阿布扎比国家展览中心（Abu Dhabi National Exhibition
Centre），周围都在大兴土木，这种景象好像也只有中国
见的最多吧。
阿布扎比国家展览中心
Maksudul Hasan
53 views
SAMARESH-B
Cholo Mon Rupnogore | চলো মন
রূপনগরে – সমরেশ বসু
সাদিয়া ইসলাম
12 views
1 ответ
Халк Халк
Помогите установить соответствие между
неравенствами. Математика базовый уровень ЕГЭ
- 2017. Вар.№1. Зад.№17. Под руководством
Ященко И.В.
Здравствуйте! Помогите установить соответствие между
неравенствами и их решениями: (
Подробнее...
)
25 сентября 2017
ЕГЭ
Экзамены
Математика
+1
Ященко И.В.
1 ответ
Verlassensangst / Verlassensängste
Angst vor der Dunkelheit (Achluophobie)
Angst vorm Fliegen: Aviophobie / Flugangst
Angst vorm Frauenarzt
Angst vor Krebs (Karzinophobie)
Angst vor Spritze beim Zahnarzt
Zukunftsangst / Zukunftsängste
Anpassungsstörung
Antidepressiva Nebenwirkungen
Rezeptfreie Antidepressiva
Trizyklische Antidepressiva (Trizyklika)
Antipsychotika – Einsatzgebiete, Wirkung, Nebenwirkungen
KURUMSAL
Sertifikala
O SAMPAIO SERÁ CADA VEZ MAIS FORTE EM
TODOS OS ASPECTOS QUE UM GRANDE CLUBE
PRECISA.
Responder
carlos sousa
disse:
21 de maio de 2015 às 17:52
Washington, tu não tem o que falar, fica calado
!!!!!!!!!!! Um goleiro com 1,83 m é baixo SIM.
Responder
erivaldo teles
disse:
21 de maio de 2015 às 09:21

━━━━━━━━━━

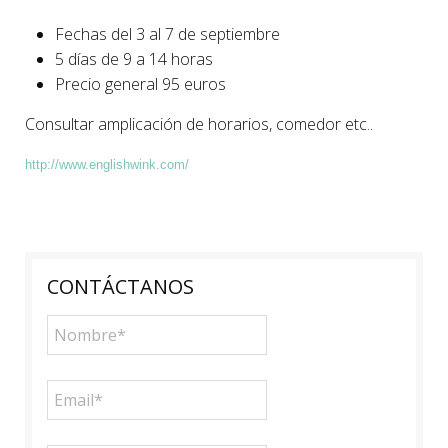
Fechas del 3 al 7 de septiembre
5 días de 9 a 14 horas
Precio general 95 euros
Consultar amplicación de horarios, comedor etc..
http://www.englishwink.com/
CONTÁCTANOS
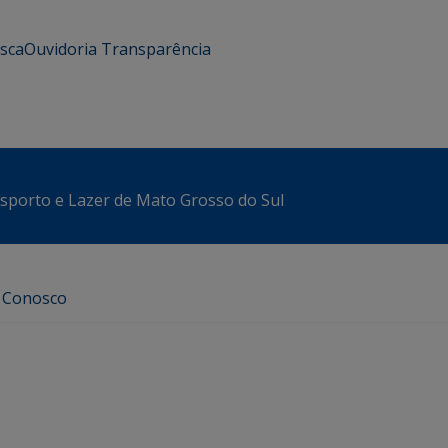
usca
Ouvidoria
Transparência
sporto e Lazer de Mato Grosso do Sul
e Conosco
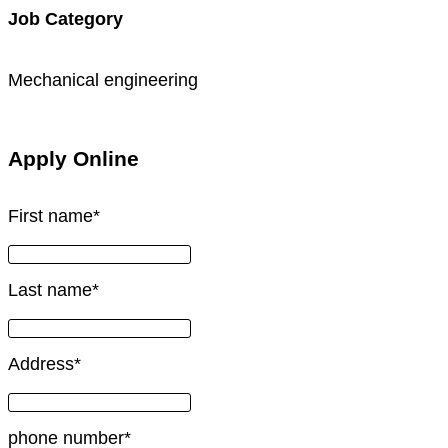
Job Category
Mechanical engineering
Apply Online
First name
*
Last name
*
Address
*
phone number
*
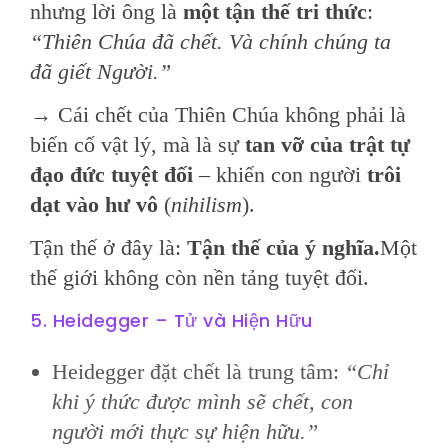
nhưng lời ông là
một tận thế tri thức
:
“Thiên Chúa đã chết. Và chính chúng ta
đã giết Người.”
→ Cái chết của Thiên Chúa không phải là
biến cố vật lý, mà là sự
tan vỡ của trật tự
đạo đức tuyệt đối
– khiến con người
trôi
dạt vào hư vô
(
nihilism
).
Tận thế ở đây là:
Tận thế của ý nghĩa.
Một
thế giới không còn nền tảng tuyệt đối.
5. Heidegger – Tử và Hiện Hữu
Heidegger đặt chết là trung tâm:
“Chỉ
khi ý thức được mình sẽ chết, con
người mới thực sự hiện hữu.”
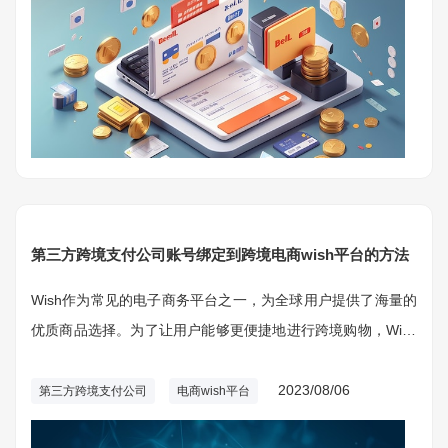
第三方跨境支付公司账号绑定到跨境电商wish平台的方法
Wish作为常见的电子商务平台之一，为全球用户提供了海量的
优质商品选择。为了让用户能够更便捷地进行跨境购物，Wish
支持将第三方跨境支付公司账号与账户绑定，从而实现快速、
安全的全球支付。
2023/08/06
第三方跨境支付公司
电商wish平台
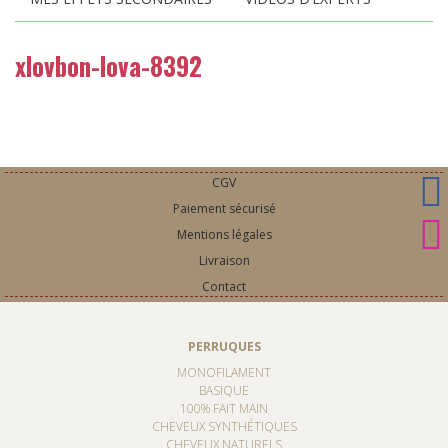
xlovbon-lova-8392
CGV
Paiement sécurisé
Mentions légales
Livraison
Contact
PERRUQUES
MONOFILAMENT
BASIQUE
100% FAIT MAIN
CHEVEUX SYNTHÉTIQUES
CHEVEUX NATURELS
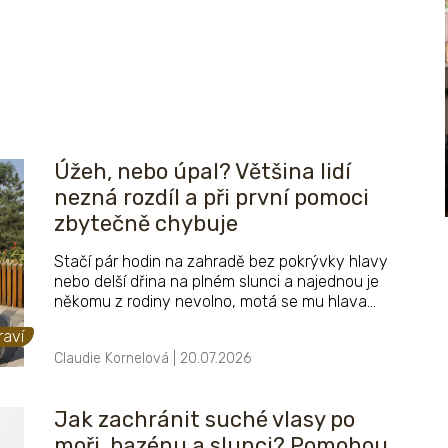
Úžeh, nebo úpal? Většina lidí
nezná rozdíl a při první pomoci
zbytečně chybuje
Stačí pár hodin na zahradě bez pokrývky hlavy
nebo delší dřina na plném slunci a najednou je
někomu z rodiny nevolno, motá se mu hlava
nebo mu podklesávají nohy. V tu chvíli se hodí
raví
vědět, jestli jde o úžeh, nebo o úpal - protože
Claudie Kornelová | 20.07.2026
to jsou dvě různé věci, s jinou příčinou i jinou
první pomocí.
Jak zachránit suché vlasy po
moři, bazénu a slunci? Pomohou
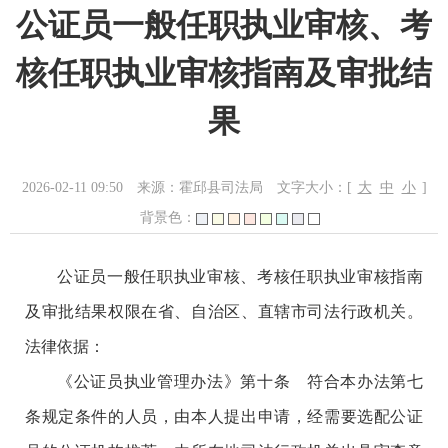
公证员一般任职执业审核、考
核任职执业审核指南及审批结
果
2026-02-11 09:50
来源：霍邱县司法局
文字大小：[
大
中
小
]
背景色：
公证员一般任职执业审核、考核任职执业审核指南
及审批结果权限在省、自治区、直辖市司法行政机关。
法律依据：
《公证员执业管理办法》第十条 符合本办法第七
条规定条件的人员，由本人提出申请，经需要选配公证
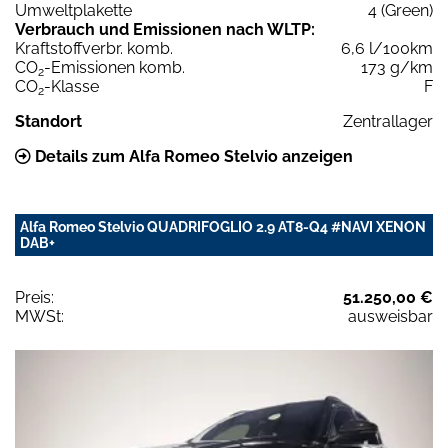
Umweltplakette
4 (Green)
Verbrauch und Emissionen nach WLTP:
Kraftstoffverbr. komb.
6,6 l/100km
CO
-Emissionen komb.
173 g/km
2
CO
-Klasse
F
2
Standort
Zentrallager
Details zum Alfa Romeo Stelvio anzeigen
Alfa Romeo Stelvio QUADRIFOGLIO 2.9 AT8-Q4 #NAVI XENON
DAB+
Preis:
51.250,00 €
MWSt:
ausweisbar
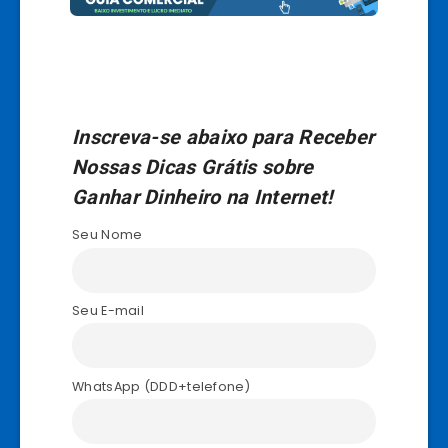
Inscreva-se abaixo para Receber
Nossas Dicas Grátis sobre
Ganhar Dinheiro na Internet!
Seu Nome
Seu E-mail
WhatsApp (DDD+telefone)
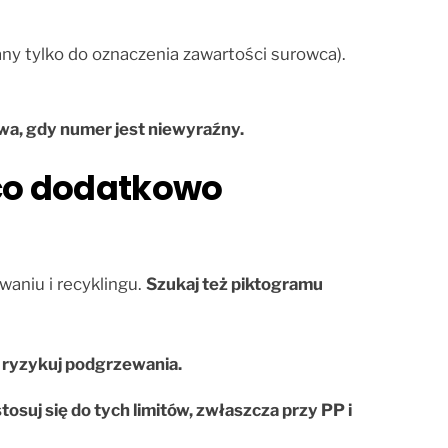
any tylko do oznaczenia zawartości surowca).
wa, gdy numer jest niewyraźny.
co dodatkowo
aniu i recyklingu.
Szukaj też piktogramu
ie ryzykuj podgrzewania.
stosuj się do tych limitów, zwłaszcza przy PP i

━━━━━━━━━━

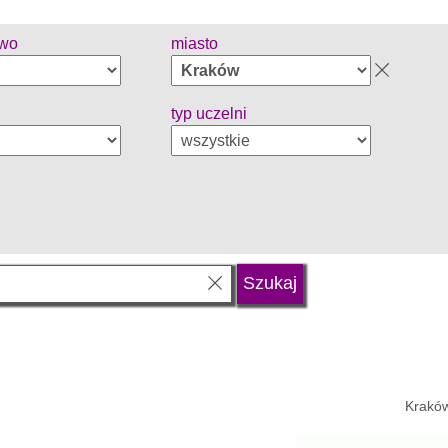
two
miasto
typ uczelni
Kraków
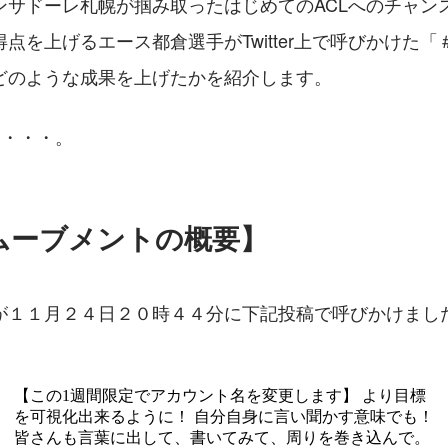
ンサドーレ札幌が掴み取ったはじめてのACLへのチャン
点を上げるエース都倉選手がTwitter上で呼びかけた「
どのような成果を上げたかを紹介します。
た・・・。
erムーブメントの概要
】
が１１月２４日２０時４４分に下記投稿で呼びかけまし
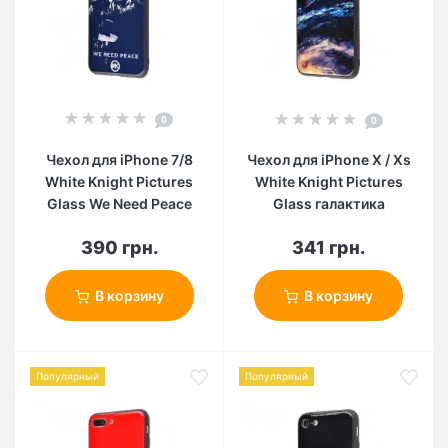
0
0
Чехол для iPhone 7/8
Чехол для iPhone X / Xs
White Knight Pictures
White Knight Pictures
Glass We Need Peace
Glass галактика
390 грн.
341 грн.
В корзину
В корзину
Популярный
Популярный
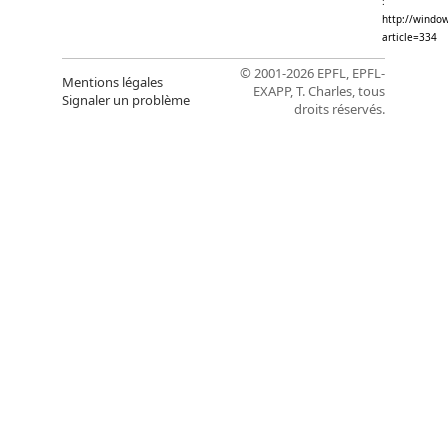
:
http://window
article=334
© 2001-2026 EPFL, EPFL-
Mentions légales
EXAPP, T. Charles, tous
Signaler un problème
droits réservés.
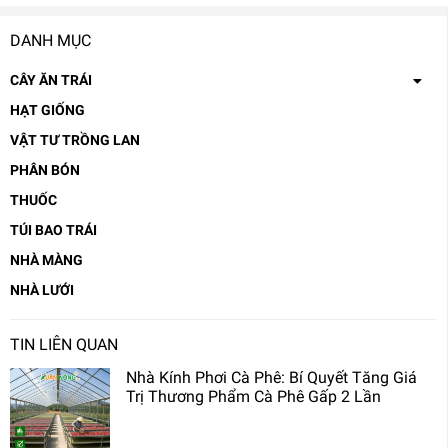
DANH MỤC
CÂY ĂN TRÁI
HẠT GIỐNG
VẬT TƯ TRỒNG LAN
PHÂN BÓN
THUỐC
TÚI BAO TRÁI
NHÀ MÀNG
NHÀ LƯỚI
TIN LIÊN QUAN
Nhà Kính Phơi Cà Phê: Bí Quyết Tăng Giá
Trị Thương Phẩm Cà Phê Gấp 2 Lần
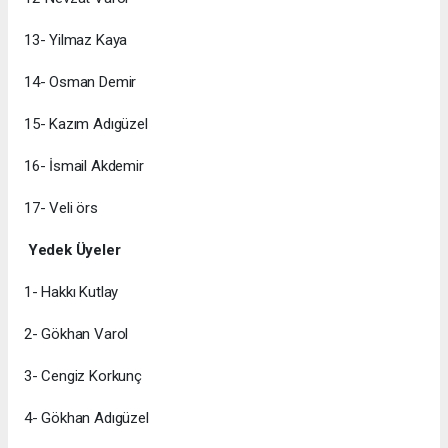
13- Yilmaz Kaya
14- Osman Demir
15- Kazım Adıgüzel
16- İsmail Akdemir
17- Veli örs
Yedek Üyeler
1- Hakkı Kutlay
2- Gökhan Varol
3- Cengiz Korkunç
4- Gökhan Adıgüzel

━━━━━━━━━━

Copy the text of the records exactly, starting with the line that contains "阿布扎比国家展览中心（Abu Dhabi National Exhibition" and continuing through the line that contains "21 de maio de 2015 às 09:21", with both of those lines included.

阿布扎比国家展览中心（Abu Dhabi National Exhibition
Centre），周围都在大兴土木，这种景象好像也只有中国
见的最多吧。
阿布扎比国家展览中心
Maksudul Hasan
53 views
SAMARESH-B
Cholo Mon Rupnogore | চলো মন
রূপনগরে – সমরেশ বসু
সাদিয়া ইসলাম
12 views
1 ответ
Халк Халк
Помогите установить соответствие между
неравенствами. Математика базовый уровень ЕГЭ
- 2017. Вар.№1. Зад.№17. Под руководством
Ященко И.В.
Здравствуйте! Помогите установить соответствие между
неравенствами и их решениями: (
Подробнее...
)
25 сентября 2017
ЕГЭ
Экзамены
Математика
+1
Ященко И.В.
1 ответ
Verlassensangst / Verlassensängste
Angst vor der Dunkelheit (Achluophobie)
Angst vorm Fliegen: Aviophobie / Flugangst
Angst vorm Frauenarzt
Angst vor Krebs (Karzinophobie)
Angst vor Spritze beim Zahnarzt
Zukunftsangst / Zukunftsängste
Anpassungsstörung
Antidepressiva Nebenwirkungen
Rezeptfreie Antidepressiva
Trizyklische Antidepressiva (Trizyklika)
Antipsychotika – Einsatzgebiete, Wirkung, Nebenwirkungen
KURUMSAL
Sertifikala
O SAMPAIO SERÁ CADA VEZ MAIS FORTE EM
TODOS OS ASPECTOS QUE UM GRANDE CLUBE
PRECISA.
Responder
carlos sousa
disse:
21 de maio de 2015 às 17:52
Washington, tu não tem o que falar, fica calado
!!!!!!!!!!! Um goleiro com 1,83 m é baixo SIM.
Responder
erivaldo teles
disse:
21 de maio de 2015 às 09:21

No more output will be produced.